## ASSIGNED TASK
Output all of the entries below precisely as written.

## EXERCISE DATA
:::

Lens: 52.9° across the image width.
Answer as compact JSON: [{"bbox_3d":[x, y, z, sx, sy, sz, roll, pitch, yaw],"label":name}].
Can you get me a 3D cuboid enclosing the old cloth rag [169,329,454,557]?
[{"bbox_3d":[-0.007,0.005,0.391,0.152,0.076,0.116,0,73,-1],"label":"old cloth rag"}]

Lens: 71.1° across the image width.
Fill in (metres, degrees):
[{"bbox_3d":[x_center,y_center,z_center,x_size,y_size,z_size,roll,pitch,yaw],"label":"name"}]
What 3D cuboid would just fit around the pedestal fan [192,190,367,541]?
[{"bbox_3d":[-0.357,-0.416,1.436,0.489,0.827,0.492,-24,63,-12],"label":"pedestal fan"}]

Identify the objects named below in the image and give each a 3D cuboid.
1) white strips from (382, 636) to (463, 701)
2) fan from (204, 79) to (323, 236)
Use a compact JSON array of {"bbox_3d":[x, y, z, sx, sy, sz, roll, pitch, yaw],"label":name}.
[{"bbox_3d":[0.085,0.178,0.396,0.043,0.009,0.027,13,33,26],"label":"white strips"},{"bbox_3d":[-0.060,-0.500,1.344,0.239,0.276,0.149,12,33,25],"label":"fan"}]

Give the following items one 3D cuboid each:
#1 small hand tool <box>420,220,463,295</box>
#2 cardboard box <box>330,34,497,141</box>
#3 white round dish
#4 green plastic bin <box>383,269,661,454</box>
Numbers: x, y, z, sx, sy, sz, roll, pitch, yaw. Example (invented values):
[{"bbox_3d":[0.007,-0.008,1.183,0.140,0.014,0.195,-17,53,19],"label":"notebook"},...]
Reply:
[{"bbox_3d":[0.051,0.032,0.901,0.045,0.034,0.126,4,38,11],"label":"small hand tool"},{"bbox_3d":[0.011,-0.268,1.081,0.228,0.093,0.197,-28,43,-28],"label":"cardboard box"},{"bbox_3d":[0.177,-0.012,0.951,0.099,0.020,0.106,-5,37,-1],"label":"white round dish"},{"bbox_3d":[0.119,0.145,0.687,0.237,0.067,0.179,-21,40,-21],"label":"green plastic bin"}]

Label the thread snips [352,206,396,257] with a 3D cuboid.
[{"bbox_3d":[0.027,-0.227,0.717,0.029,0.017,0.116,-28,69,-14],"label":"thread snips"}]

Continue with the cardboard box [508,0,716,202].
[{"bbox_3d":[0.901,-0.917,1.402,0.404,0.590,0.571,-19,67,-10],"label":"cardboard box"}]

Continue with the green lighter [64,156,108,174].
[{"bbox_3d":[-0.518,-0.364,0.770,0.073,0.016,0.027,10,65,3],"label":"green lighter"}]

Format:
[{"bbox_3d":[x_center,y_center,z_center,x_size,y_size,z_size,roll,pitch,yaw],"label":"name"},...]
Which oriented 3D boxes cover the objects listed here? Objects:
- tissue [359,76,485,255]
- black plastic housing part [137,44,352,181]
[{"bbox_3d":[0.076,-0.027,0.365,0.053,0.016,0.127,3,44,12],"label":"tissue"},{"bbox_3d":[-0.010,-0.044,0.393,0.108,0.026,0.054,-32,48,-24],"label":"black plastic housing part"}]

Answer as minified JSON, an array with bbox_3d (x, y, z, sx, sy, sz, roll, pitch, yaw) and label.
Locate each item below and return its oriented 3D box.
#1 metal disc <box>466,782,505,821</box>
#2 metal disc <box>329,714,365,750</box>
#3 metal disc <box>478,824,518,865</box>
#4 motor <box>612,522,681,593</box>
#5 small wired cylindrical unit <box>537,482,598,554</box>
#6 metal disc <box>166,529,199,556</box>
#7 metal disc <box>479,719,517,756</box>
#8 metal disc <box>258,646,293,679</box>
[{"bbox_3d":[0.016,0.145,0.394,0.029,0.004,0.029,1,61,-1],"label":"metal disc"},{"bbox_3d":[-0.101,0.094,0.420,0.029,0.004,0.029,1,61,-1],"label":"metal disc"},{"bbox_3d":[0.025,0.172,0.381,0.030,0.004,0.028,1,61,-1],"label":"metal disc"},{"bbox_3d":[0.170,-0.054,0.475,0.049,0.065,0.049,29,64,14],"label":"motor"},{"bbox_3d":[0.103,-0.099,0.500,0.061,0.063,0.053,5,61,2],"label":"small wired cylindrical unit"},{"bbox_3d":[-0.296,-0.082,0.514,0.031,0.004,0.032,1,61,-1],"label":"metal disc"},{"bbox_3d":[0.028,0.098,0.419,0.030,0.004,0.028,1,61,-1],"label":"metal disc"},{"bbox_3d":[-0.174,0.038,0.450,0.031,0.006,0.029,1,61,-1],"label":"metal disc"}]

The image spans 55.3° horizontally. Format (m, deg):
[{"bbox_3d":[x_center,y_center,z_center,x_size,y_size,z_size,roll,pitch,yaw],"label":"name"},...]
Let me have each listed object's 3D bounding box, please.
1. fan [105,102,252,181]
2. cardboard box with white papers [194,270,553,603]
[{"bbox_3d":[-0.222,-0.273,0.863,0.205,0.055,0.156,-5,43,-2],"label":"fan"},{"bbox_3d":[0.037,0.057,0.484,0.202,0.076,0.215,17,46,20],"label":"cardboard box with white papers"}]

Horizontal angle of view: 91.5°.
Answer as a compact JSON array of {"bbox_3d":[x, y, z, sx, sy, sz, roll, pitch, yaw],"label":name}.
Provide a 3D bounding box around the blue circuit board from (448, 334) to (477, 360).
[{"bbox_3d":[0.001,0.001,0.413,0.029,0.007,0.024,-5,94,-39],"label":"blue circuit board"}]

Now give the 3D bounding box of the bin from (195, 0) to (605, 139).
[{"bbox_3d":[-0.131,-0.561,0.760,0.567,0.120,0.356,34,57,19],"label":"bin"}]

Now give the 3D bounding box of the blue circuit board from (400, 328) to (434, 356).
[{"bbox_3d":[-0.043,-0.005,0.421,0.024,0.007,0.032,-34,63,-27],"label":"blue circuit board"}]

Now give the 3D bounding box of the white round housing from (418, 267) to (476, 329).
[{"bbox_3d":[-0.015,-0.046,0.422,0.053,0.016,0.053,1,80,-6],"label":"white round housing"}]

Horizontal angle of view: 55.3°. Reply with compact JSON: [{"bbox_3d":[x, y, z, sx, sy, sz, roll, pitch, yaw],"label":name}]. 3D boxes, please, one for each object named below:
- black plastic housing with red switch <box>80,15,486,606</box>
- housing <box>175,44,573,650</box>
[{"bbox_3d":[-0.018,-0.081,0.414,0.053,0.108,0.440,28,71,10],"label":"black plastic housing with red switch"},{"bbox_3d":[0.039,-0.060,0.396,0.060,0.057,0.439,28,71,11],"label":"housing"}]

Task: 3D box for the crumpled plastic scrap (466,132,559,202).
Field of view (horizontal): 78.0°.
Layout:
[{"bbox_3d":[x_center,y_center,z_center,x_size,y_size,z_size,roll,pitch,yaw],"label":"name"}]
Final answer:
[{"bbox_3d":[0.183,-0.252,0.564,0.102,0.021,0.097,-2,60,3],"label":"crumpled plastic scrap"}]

:::

## YOUR SOLUTION
Lens: 52.9° across the image width.
Answer as compact JSON: [{"bbox_3d":[x, y, z, sx, sy, sz, roll, pitch, yaw],"label":name}].
Can you get me a 3D cuboid enclosing the old cloth rag [169,329,454,557]?
[{"bbox_3d":[-0.007,0.005,0.391,0.152,0.076,0.116,0,73,-1],"label":"old cloth rag"}]

Lens: 71.1° across the image width.
Fill in (metres, degrees):
[{"bbox_3d":[x_center,y_center,z_center,x_size,y_size,z_size,roll,pitch,yaw],"label":"name"}]
What 3D cuboid would just fit around the pedestal fan [192,190,367,541]?
[{"bbox_3d":[-0.357,-0.416,1.436,0.489,0.827,0.492,-24,63,-12],"label":"pedestal fan"}]

Identify the objects named below in the image and give each a 3D cuboid.
1) white strips from (382, 636) to (463, 701)
2) fan from (204, 79) to (323, 236)
Use a compact JSON array of {"bbox_3d":[x, y, z, sx, sy, sz, roll, pitch, yaw],"label":name}.
[{"bbox_3d":[0.085,0.178,0.396,0.043,0.009,0.027,13,33,26],"label":"white strips"},{"bbox_3d":[-0.060,-0.500,1.344,0.239,0.276,0.149,12,33,25],"label":"fan"}]

Give the following items one 3D cuboid each:
#1 small hand tool <box>420,220,463,295</box>
#2 cardboard box <box>330,34,497,141</box>
#3 white round dish
#4 green plastic bin <box>383,269,661,454</box>
Numbers: x, y, z, sx, sy, sz, roll, pitch, yaw. Example (invented values):
[{"bbox_3d":[0.007,-0.008,1.183,0.140,0.014,0.195,-17,53,19],"label":"notebook"},...]
Reply:
[{"bbox_3d":[0.051,0.032,0.901,0.045,0.034,0.126,4,38,11],"label":"small hand tool"},{"bbox_3d":[0.011,-0.268,1.081,0.228,0.093,0.197,-28,43,-28],"label":"cardboard box"},{"bbox_3d":[0.177,-0.012,0.951,0.099,0.020,0.106,-5,37,-1],"label":"white round dish"},{"bbox_3d":[0.119,0.145,0.687,0.237,0.067,0.179,-21,40,-21],"label":"green plastic bin"}]

Label the thread snips [352,206,396,257] with a 3D cuboid.
[{"bbox_3d":[0.027,-0.227,0.717,0.029,0.017,0.116,-28,69,-14],"label":"thread snips"}]

Continue with the cardboard box [508,0,716,202].
[{"bbox_3d":[0.901,-0.917,1.402,0.404,0.590,0.571,-19,67,-10],"label":"cardboard box"}]

Continue with the green lighter [64,156,108,174].
[{"bbox_3d":[-0.518,-0.364,0.770,0.073,0.016,0.027,10,65,3],"label":"green lighter"}]

Format:
[{"bbox_3d":[x_center,y_center,z_center,x_size,y_size,z_size,roll,pitch,yaw],"label":"name"},...]
Which oriented 3D boxes cover the objects listed here? Objects:
- tissue [359,76,485,255]
- black plastic housing part [137,44,352,181]
[{"bbox_3d":[0.076,-0.027,0.365,0.053,0.016,0.127,3,44,12],"label":"tissue"},{"bbox_3d":[-0.010,-0.044,0.393,0.108,0.026,0.054,-32,48,-24],"label":"black plastic housing part"}]

Answer as minified JSON, an array with bbox_3d (x, y, z, sx, sy, sz, roll, pitch, yaw) and label.
Locate each item below and return its oriented 3D box.
#1 metal disc <box>466,782,505,821</box>
#2 metal disc <box>329,714,365,750</box>
#3 metal disc <box>478,824,518,865</box>
#4 motor <box>612,522,681,593</box>
#5 small wired cylindrical unit <box>537,482,598,554</box>
#6 metal disc <box>166,529,199,556</box>
#7 metal disc <box>479,719,517,756</box>
#8 metal disc <box>258,646,293,679</box>
[{"bbox_3d":[0.016,0.145,0.394,0.029,0.004,0.029,1,61,-1],"label":"metal disc"},{"bbox_3d":[-0.101,0.094,0.420,0.029,0.004,0.029,1,61,-1],"label":"metal disc"},{"bbox_3d":[0.025,0.172,0.381,0.030,0.004,0.028,1,61,-1],"label":"metal disc"},{"bbox_3d":[0.170,-0.054,0.475,0.049,0.065,0.049,29,64,14],"label":"motor"},{"bbox_3d":[0.103,-0.099,0.500,0.061,0.063,0.053,5,61,2],"label":"small wired cylindrical unit"},{"bbox_3d":[-0.296,-0.082,0.514,0.031,0.004,0.032,1,61,-1],"label":"metal disc"},{"bbox_3d":[0.028,0.098,0.419,0.030,0.004,0.028,1,61,-1],"label":"metal disc"},{"bbox_3d":[-0.174,0.038,0.450,0.031,0.006,0.029,1,61,-1],"label":"metal disc"}]

The image spans 55.3° horizontally. Format (m, deg):
[{"bbox_3d":[x_center,y_center,z_center,x_size,y_size,z_size,roll,pitch,yaw],"label":"name"},...]
Let me have each listed object's 3D bounding box, please.
1. fan [105,102,252,181]
2. cardboard box with white papers [194,270,553,603]
[{"bbox_3d":[-0.222,-0.273,0.863,0.205,0.055,0.156,-5,43,-2],"label":"fan"},{"bbox_3d":[0.037,0.057,0.484,0.202,0.076,0.215,17,46,20],"label":"cardboard box with white papers"}]

Horizontal angle of view: 91.5°.
Answer as a compact JSON array of {"bbox_3d":[x, y, z, sx, sy, sz, roll, pitch, yaw],"label":name}.
Provide a 3D bounding box around the blue circuit board from (448, 334) to (477, 360).
[{"bbox_3d":[0.001,0.001,0.413,0.029,0.007,0.024,-5,94,-39],"label":"blue circuit board"}]

Now give the 3D bounding box of the bin from (195, 0) to (605, 139).
[{"bbox_3d":[-0.131,-0.561,0.760,0.567,0.120,0.356,34,57,19],"label":"bin"}]

Now give the 3D bounding box of the blue circuit board from (400, 328) to (434, 356).
[{"bbox_3d":[-0.043,-0.005,0.421,0.024,0.007,0.032,-34,63,-27],"label":"blue circuit board"}]

Now give the 3D bounding box of the white round housing from (418, 267) to (476, 329).
[{"bbox_3d":[-0.015,-0.046,0.422,0.053,0.016,0.053,1,80,-6],"label":"white round housing"}]

Horizontal angle of view: 55.3°. Reply with compact JSON: [{"bbox_3d":[x, y, z, sx, sy, sz, roll, pitch, yaw],"label":name}]. 3D boxes, please, one for each object named below:
- black plastic housing with red switch <box>80,15,486,606</box>
- housing <box>175,44,573,650</box>
[{"bbox_3d":[-0.018,-0.081,0.414,0.053,0.108,0.440,28,71,10],"label":"black plastic housing with red switch"},{"bbox_3d":[0.039,-0.060,0.396,0.060,0.057,0.439,28,71,11],"label":"housing"}]

Task: 3D box for the crumpled plastic scrap (466,132,559,202).
Field of view (horizontal): 78.0°.
Layout:
[{"bbox_3d":[x_center,y_center,z_center,x_size,y_size,z_size,roll,pitch,yaw],"label":"name"}]
Final answer:
[{"bbox_3d":[0.183,-0.252,0.564,0.102,0.021,0.097,-2,60,3],"label":"crumpled plastic scrap"}]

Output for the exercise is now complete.